This trend poses a challenge to logging: Logs are spread through multiple machines (sometimes hundreds), in various application containers, or virtual machines. Attempting to keep track of all the files manually can, and will prove, infeasible.
The solution is centralized log management. It’s a means by which individual applications send their log and event data to a remote central server. This remote server processes and stores the data, and usually provides a user interface for managing and searching the logs or events.
Centralized log management has several advantages over the decentralized approach:
Improved log data availability
If an application container crashes, logs might become inaccessible or disappear altogether, as is the case for Docker’s ephemeral storage. Unfortunately, log data are most important when such crashes occur, not when the system is running smoothly. Thus, having access to log data in such cases is crucial.

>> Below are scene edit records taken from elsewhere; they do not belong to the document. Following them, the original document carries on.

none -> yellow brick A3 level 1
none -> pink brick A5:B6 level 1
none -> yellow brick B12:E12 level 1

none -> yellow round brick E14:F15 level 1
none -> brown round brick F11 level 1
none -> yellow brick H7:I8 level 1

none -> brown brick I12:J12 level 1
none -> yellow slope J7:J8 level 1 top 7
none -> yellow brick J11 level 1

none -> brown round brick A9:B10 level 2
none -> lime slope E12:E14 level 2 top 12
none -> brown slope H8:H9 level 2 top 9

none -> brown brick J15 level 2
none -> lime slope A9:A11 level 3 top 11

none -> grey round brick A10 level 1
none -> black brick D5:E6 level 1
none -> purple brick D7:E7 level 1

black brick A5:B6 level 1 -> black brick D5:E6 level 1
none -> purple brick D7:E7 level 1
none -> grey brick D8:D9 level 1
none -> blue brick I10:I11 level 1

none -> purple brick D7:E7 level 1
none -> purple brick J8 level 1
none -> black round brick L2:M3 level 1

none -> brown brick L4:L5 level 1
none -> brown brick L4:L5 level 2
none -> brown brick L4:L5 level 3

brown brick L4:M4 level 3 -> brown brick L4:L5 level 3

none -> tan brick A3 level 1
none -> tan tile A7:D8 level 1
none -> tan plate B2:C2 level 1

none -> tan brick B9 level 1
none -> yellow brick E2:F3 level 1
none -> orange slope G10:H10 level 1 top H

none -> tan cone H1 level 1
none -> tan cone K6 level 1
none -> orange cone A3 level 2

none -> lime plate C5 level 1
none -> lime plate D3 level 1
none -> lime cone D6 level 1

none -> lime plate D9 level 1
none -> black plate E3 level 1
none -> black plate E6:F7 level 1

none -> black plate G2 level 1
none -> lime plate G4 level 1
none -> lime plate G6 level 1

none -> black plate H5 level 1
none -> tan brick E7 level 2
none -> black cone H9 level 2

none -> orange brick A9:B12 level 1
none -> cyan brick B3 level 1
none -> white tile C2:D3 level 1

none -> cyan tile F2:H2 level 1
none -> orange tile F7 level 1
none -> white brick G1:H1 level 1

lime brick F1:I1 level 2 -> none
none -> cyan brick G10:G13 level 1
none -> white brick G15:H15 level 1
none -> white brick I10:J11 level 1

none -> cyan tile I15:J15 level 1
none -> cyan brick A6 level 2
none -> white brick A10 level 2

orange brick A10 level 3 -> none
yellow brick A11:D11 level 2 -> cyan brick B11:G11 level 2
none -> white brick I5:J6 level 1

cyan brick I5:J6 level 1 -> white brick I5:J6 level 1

Centralized log management solves this issue by immediately broadcasting all the data to a central server so that nothing can is lost.
Better security
If an application container is breached, the attacker is going to have a much harder time covering their tracks (modifying log files, deleting command history, etc.,) because all their actions will be immediately broadcasted to a remote server, which they do not have access to. This helps with breach detection in the first place.
Improved system-wide overview
Problems and faults in production environments can be stressful. Each second a service is offline or at reduced capacity is costing your business money. Diagnosing systems that consists of dozens or even hundreds of components produces huge cognitive overhead for the people troubleshooting. If the logs are streamed into a single place where they can be easily filtered within a good interface, a lot of this stress is greatly reduced.
Application-level monitoring
Typically, monitoring only keeps track of metrics that are visible from outside of the application (response time, memory usage etc.,) but ultimately, these are only partial heuristics which do not give a thorough picture of the health of the system. Only the application itself knows if there is an unexpected error that occurred. For example, there might be only a single use case that is failing and only a small subset of users are affected, but on the surface, for the monitoring tools, everything seems to be working.
This problem can be solved by centralized log management. Centralized log management systems often allow setting up alerts based on some log pattern. For example, in case of an error level message in the logs, send a notification to a person who has been assigned on-call duty. Whilst logging and monitoring are usually considered to be separate topics in their own right, log event-based alerts provide a good combination. One further benefit is that the application itself does not need to decide what to do in case of errors, that is left up to the centralized logging system.
In conclusion, if you or your company are planning to start making use of a workflow that uses containerized applications or applications that are deployed to many hosts, be sure to consider how your log data is going to be managed. Centralized log management might prove invaluable for you.